Here are five of the 10 metrics HubSpot says bloggers should be tracking, and what you can learn from each:
1. Page Views/Traffic
Compare your blog posts side by side and see which ones have the most page views. Which ones have the fewest? Page views are a good (albeit unscientific) way to gauge which topics are most important to your audience. They can also help you identify patterns in your content. Which headline structure seems to work best? Do your readers prefer “top tips” posts or the ones in which you offer a personal opinion? Adjust your content accordingly and you’ll likely see better results.
2. Referral Sites
Referral sources will tell you how people are getting to your blog.
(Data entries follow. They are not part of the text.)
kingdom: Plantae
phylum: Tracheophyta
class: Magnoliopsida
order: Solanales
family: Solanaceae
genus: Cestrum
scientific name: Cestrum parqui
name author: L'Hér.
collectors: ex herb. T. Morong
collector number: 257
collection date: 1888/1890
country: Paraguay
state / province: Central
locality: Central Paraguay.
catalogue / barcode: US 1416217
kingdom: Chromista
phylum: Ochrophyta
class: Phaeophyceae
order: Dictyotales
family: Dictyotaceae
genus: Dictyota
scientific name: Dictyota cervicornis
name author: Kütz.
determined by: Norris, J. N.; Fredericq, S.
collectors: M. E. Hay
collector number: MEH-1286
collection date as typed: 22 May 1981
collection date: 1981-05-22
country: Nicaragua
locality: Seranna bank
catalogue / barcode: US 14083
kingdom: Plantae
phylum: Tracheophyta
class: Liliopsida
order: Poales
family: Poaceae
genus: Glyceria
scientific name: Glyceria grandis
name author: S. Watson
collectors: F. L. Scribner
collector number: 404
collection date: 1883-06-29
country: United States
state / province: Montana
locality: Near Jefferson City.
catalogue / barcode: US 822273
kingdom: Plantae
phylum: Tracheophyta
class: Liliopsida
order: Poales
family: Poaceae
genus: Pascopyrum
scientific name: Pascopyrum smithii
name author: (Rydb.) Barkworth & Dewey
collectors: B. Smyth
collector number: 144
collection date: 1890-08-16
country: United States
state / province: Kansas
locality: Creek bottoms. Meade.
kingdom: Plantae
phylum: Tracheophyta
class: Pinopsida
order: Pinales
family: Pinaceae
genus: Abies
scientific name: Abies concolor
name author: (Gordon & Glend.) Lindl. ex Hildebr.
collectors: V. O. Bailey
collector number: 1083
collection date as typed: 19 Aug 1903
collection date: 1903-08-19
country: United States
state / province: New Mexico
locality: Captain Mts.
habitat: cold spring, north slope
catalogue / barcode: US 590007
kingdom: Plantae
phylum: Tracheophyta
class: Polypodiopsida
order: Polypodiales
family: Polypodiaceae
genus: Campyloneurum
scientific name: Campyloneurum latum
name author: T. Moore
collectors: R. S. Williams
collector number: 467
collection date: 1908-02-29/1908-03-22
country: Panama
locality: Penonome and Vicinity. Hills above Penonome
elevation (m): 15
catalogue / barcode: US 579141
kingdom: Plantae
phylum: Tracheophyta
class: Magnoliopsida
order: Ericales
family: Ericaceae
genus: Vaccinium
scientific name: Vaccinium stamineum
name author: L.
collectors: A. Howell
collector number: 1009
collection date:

If you’re getting a high percentage of visitors from organic search, it probably means you’re successfully optimizing for keywords your audience is searching. If traffic from social media is low, for example, you might want to consider allocating resources to better promote your blog socially. Tracking referral sites as you launch promotions will also help you determine ROI for one channel over another.
3. Calls to Action
Every post should have a call to action, whether it’s an offer, a link to additional information or something similar. What do you want the reader to do with the information you just shared? Evaluate which calls to action are the most successful, and consider featuring them prominently on your blog’s home page so they get even more mileage.
4. Bounce Rate
The bounce rate tells you how often visitors leave your blog without visiting other pages. While the bounce rate can sometimes be a good indicator of how appealing your content is, it’s not foolproof. For example, some people come to our blog expecting to find plaid kilts for sale (a future business venture, perhaps?) and leave once they figure out we’re a marketing agency. But working to decrease bounce rate is always a good goal. Consider adding a sidebar widget with your blog’s top posts or showing short previews of the posts on your home page (instead of the entire post) so visitors are more likely to find a topic that’s appealing.
5. Inbound Links
Inbound links are links from other websites and blogs that point to your content, meaning someone found your information useful enough to mention in their own content. Examining your blog’s inbound links can help you discover new audiences or potential partnerships, and can help you identify what content people find relevant.
Are there any other analytics you measure? What adjustments have you made to your blog as a result?